Problem description> Leaving out every picture, quote the data below exactly as it appears.

Supplied entries>
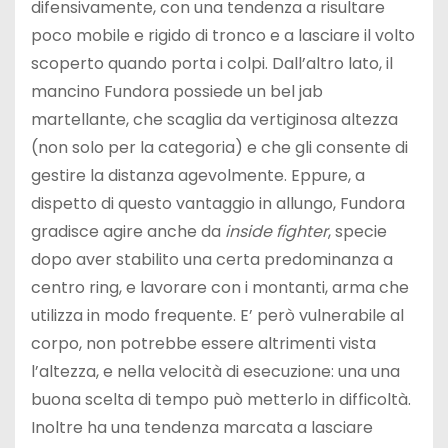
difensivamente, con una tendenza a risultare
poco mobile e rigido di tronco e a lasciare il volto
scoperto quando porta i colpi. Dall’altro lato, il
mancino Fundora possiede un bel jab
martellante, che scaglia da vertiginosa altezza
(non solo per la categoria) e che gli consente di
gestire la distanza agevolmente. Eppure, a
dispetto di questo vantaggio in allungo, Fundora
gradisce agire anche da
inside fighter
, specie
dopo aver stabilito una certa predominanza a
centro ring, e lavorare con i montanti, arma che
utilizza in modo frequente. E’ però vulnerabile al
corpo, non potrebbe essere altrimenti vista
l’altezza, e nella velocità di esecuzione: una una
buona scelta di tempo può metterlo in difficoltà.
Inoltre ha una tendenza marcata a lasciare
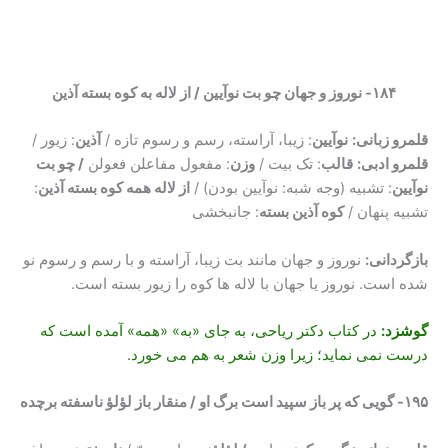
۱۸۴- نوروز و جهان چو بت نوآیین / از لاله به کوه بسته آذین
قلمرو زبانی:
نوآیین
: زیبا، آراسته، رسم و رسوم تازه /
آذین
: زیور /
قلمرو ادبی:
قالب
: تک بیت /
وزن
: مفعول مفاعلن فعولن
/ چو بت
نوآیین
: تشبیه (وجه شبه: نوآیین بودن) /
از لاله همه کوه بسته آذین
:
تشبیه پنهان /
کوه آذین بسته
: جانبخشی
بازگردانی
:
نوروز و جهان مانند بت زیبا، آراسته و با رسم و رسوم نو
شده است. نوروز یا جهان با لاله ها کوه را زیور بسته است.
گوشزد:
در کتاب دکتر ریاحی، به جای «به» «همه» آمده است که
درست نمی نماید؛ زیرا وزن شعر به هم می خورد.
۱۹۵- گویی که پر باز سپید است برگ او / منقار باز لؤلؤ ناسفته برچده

Written solution>
difensivamente, con una tendenza a risultare
poco mobile e rigido di tronco e a lasciare il volto
scoperto quando porta i colpi. Dall’altro lato, il
mancino Fundora possiede un bel jab
martellante, che scaglia da vertiginosa altezza
(non solo per la categoria) e che gli consente di
gestire la distanza agevolmente. Eppure, a
dispetto di questo vantaggio in allungo, Fundora
gradisce agire anche da
inside fighter
, specie
dopo aver stabilito una certa predominanza a
centro ring, e lavorare con i montanti, arma che
utilizza in modo frequente. E’ però vulnerabile al
corpo, non potrebbe essere altrimenti vista
l’altezza, e nella velocità di esecuzione: una una
buona scelta di tempo può metterlo in difficoltà.
Inoltre ha una tendenza marcata a lasciare
۱۸۴- نوروز و جهان چو بت نوآیین / از لاله به کوه بسته آذین
قلمرو زبانی:
نوآیین
: زیبا، آراسته، رسم و رسوم تازه /
آذین
: زیور /
قلمرو ادبی:
قالب
: تک بیت /
وزن
: مفعول مفاعلن فعولن
/ چو بت
نوآیین
: تشبیه (وجه شبه: نوآیین بودن) /
از لاله همه کوه بسته آذین
:
تشبیه پنهان /
کوه آذین بسته
: جانبخشی
بازگردانی
:
نوروز و جهان مانند بت زیبا، آراسته و با رسم و رسوم نو
شده است. نوروز یا جهان با لاله ها کوه را زیور بسته است.
گوشزد:
در کتاب دکتر ریاحی، به جای «به» «همه» آمده است که
درست نمی نماید؛ زیرا وزن شعر به هم می خورد.
۱۹۵- گویی که پر باز سپید است برگ او / منقار باز لؤلؤ ناسفته برچده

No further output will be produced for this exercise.